:: Material for this task ::

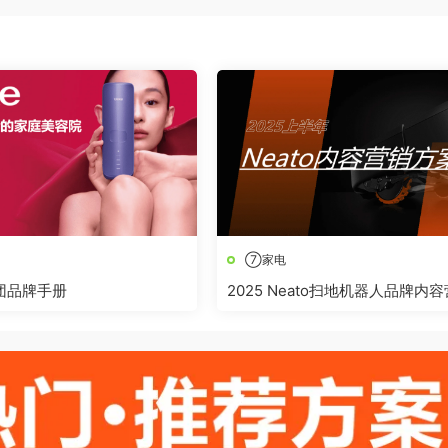
⑦家电
集团品牌手册
2025 Neato扫地机器人品牌内容
销方案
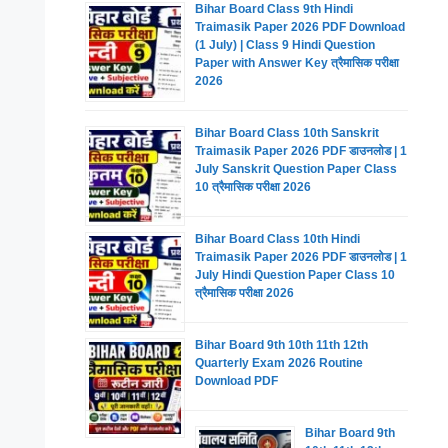
Bihar Board Class 9th Hindi
Traimasik Paper 2026 PDF Download
(1 July) | Class 9 Hindi Question
Paper with Answer Key त्रैमासिक परीक्षा
2026
Bihar Board Class 10th Sanskrit
Traimasik Paper 2026 PDF डाउनलोड | 1
July Sanskrit Question Paper Class
10 त्रैमासिक परीक्षा 2026
Bihar Board Class 10th Hindi
Traimasik Paper 2026 PDF डाउनलोड | 1
July Hindi Question Paper Class 10
त्रैमासिक परीक्षा 2026
Bihar Board 9th 10th 11th 12th
Quarterly Exam 2026 Routine
Download PDF
Bihar Board 9th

:::

▸ Exercise prompt
The data needs to be reproduced exactly, please, apart from its pictures.

▸ Final answer
⑦家电
集团品牌手册
2025 Neato扫地机器人品牌内容
销方案
Bihar Board Class 9th Hindi
Traimasik Paper 2026 PDF Download
(1 July) | Class 9 Hindi Question
Paper with Answer Key त्रैमासिक परीक्षा
2026
Bihar Board Class 10th Sanskrit
Traimasik Paper 2026 PDF डाउनलोड | 1
July Sanskrit Question Paper Class
10 त्रैमासिक परीक्षा 2026
Bihar Board Class 10th Hindi
Traimasik Paper 2026 PDF डाउनलोड | 1
July Hindi Question Paper Class 10
त्रैमासिक परीक्षा 2026
Bihar Board 9th 10th 11th 12th
Quarterly Exam 2026 Routine
Download PDF
Bihar Board 9th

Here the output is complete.